Homemade ice cream isn’t just a fun project that ends with a bowl of your favorite sweet treat. It’s also the ultimate dessert to break out when you host summertime get-togethers. Everyone will be excited — we all do scream for ice cream, after all — and you’ll get to enjoy the spotlight of having made it. DIY ice cream allows you to get creative with your flavors as there are so many ingredients you can use in homemade ice cream, from fruit, cereal, and cake pieces to caramel, jam, and liqueur. Our personal favorite is candy — there are dozens of different texture and flavor possibilities. You can have fun with it, but keep in mind the right way to add mix-ins to your ice cream, and, most importantly, that some candies don’t do so well in ice cream.

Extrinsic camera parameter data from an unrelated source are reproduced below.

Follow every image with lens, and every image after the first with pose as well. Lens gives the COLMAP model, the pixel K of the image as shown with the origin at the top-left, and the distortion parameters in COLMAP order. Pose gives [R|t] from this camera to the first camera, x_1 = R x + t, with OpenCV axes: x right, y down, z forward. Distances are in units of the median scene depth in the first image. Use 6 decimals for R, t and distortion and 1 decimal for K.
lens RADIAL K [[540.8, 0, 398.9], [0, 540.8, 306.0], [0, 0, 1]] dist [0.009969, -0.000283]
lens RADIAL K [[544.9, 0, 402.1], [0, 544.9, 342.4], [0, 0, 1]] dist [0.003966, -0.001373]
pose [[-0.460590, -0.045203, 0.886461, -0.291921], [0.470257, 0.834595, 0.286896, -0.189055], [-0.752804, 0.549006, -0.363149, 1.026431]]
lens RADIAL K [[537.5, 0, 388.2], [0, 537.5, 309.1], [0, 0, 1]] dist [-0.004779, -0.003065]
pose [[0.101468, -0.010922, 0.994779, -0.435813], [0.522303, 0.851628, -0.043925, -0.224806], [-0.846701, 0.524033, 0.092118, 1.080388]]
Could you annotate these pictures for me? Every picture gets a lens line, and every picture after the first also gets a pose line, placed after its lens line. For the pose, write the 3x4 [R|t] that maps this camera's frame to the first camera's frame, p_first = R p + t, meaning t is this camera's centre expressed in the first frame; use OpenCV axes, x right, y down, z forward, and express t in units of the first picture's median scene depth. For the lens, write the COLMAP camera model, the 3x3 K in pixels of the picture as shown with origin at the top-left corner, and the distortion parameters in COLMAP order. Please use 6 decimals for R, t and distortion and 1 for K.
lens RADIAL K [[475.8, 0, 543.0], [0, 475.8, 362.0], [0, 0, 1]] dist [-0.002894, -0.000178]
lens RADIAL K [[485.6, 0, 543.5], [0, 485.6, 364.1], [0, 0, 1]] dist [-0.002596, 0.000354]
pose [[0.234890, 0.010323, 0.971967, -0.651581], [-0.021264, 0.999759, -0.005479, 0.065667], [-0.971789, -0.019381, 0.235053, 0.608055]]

Hard candy could be downright harmful to crunch down on. You might think of pulverizing it into a fruity crumb coating, but it tends to crush into jagged shards instead — ouch. Anything gummy, from Sour Patch Kids to Tootsie Rolls, is already chewy and will get downright challenging when it hardens in frigid temperatures. Same goes for caramel candies — caramel sauce, yes, but hard caramels, no — unless you’ve got your dentist on speed dial. Essentially, think about texture. You want pleasant toothsome-ness, crispness, crunch, and creaminess, with nothing rock-hard or tough.
Good candy-dates for your ice cream
Ruling out potentially tooth-shattering hard candies first, followed by unpleasantly chewy gummies, what candies are appealing ice cream mix-in contenders? Most chocolates are fair game, from the most popular bars to smaller bits like M&M’s and Reese’s Pieces. In fact, most of your options will fall in the chocolate wheelhouse — it’s more about considering their fillings and what flavor of ice cream you’re making. Pretty much anything will work with the creamy and delicious, yet relatively neutral vanilla. You may want to assign richer chocolate here and focus on lighter options with other elements for chocolate ice cream, like Kit Kats or Whoppers. Reese’s Peanut Butter Cups jazz up vanilla but might be too much for peanut butter ice cream — a PayDay bar would bring in peanut crunch and sweet and salty caramel.
M&M’s and Kit Kats come in so many varieties, you could get your ice cream flavor ideas from them. The best M&M’s candy is obviously the pretzel variety; it will bring sweet milk chocolate, the crunch of the pretzels and its shell, and some salt to any flavor. Of the best Kit Kat flavors — many of which are from Japan — just imagine how good Café Au Lait would be in coffee ice cream, or Strawberry Gateau in strawberry, or Duos Mint and Chocolate in mint. For the ultimate of-the-moment move, make your own Dubai chocolate and mix it into pistachio ice cream.